Over the last year, the BSE Capital Commodities Index has generated a return of around 43%, not only beating other indexes, but also becoming the best performing of all industry indexes. Furthermore, since the Covid low (April 3, 2020), it has increased by about 246%, outperforming Sensex by more than 100%. Such a strong showing comes after a decade of underperformance.
Between 2010-2019, while Nifty and Sensex delivered an absolute return of around 135%, the Capital Goods Index only gained about 20% due to a downtrend in the capital investment cycle. But government infrastructure spending, strong capital order flows and expectations of a recovery in private investment have fueled the current capital goods segment.
Government push and macro
The performance of the capital sector is often linked to overall investment activity in the economy, expressed as the ratio of total fixed capital formation (GFCF) to GDP. As reported by Jefferies, fiscal year 22 and fiscal year 23E saw the GFCF account for about 29% of GDP, up from around 27% seen in fiscal year 21. Of course, one could argue that the same figure is not as high as the GFCF with about 36% of GDP in 2003-2008, the boom of the capital investment cycle. Between 2010-2019, the GFCF fell from 34% in 2011 to 28%, resulting in less than impressive performance.
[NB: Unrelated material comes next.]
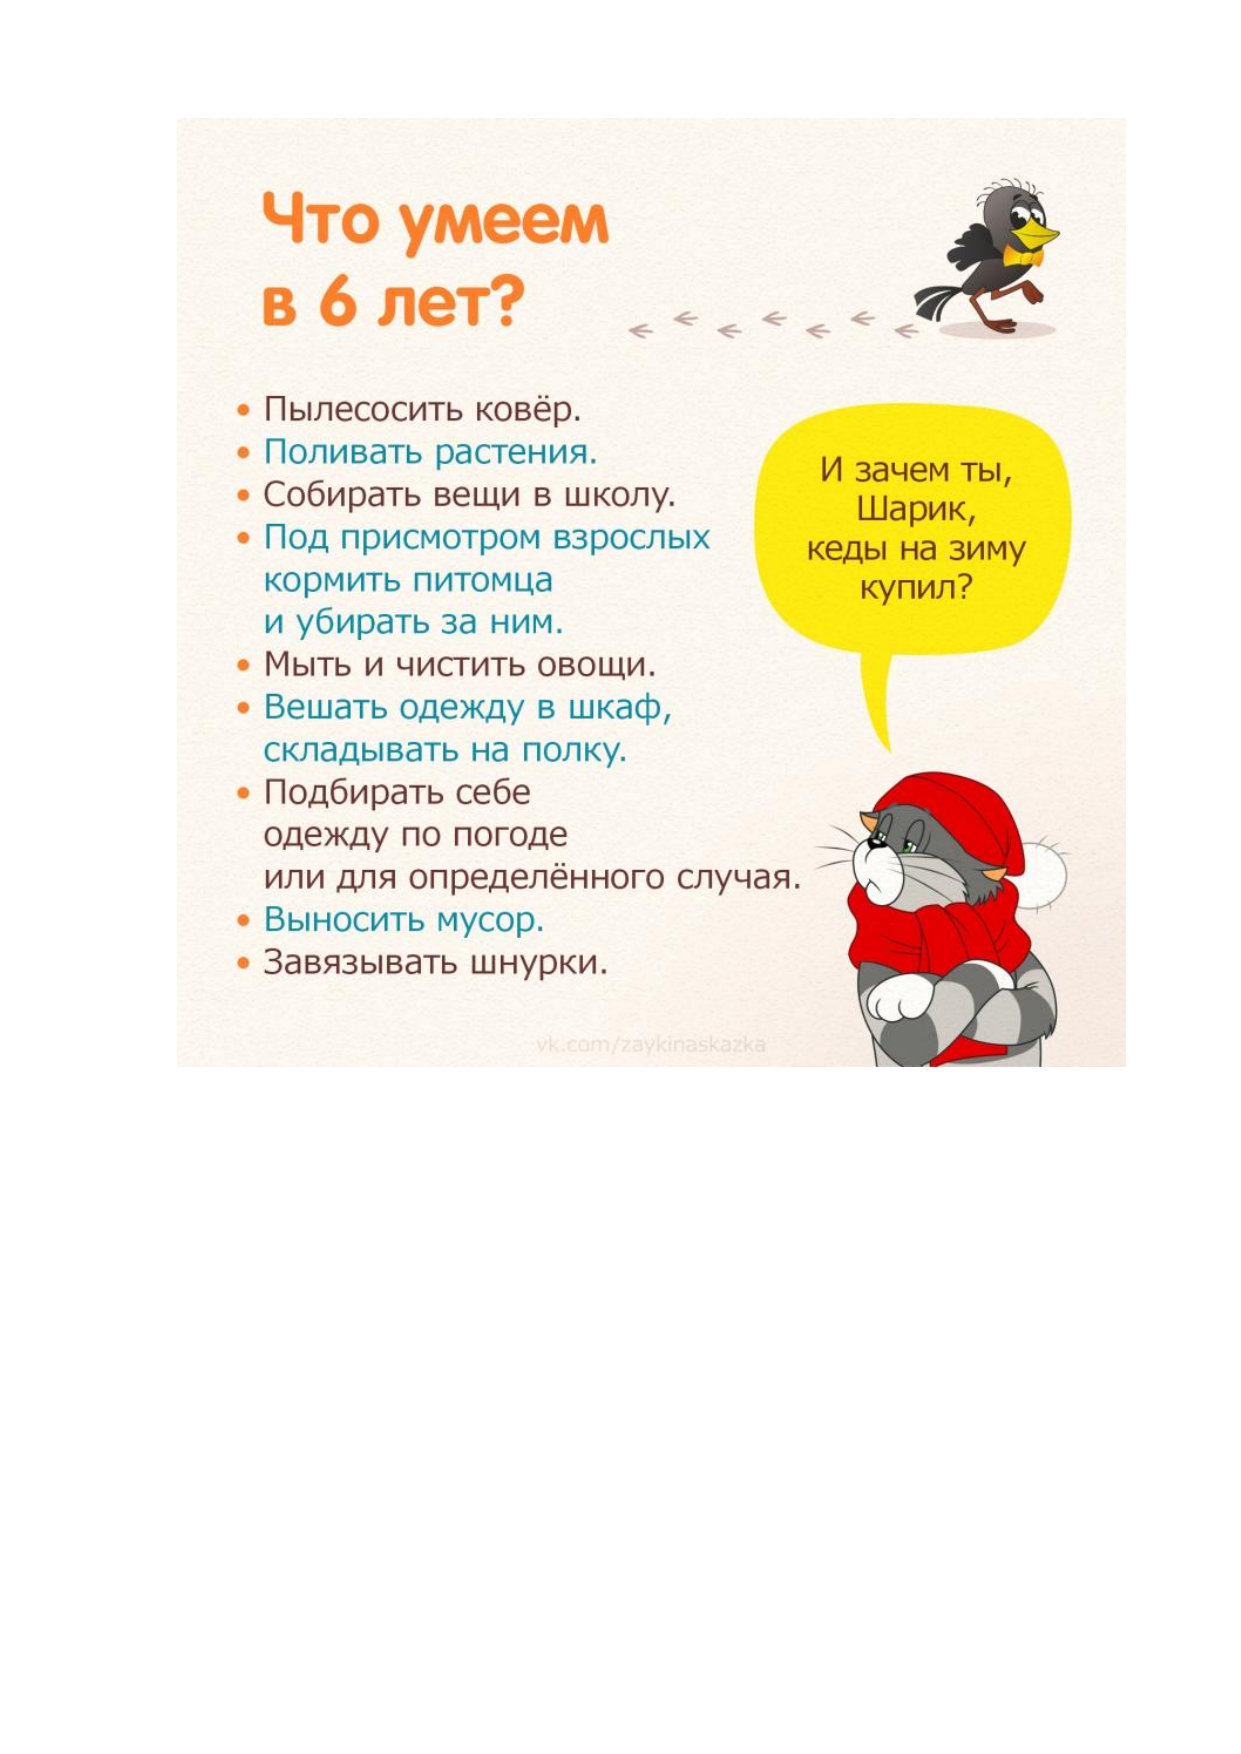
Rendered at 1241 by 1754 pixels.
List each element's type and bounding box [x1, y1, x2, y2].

picture [177, 118, 1126, 1067]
During a recent webinar, Chirag Shah, Vice President, Research, ICICI Securities, said that in the 2003-2008 investment cycle, there were only 3-4 sectors – thermal power-based power generation, Petroleum and metals lead the way. While the previous cycle was a focused and ambitious investment cycle, the current cycle seems to be based on a broader range. The current investment cycle appears to be driven by sectors such as power transmission and distribution, railways, defence, green energy value chains, data centers, automation and factory digitization. .
In addition, in the current investment cycle, the Center has held a pivotal position in leading investment capital. The central government’s share of investment spending to GDP, at 2.9% in the 2022 Union Budget, has been increased to around 3.3% this year. These rates averaged 2.6% and 1.7% over the periods 2003-08 and 2011-19 respectively.
Strong order book
Thanks to a government push, subsidiaries of MNCs in India, ABB India and Siemens, have been among the best performers with 30% and 35% increases in their order flows. in CY22. They are driven by orders related to automation, railroads, power transmission and distribution (T&D) space, and data centers. Shares of ABB India and Siemens are up about 65% last year.
EPC companies such as L&T, KEC International and Kalpataru Power saw record high orders in the period 2022-23 with an increase of about 19-40%. These companies have an order turnover ratio for 2023 in the range of 1.76-3.2 times, showing their strong revenue visibility. Kalpataru and KEC see strong attraction from segments such as T&D electricity, railways, water and urban infrastructure.
Furthermore, the defense theme also seems to be gaining attention due to the localization process and higher government spending on defense. Supported by this, shares of aircraft maintenance and manufacturing company Hindustan Aeronautics (HAL), have risen 82% in the last year. HAL and Bharat Electronics have backlogs of orders about 3.5-4.5 times their revenue. Larsen & Toubro also received strong growth orders from the defensive space.
That said, the maintenance and growth of this capital cycle will depend on whether the private sector does. What could work in their favor is that a company’s balance sheet is stronger today than it was in previous cycles.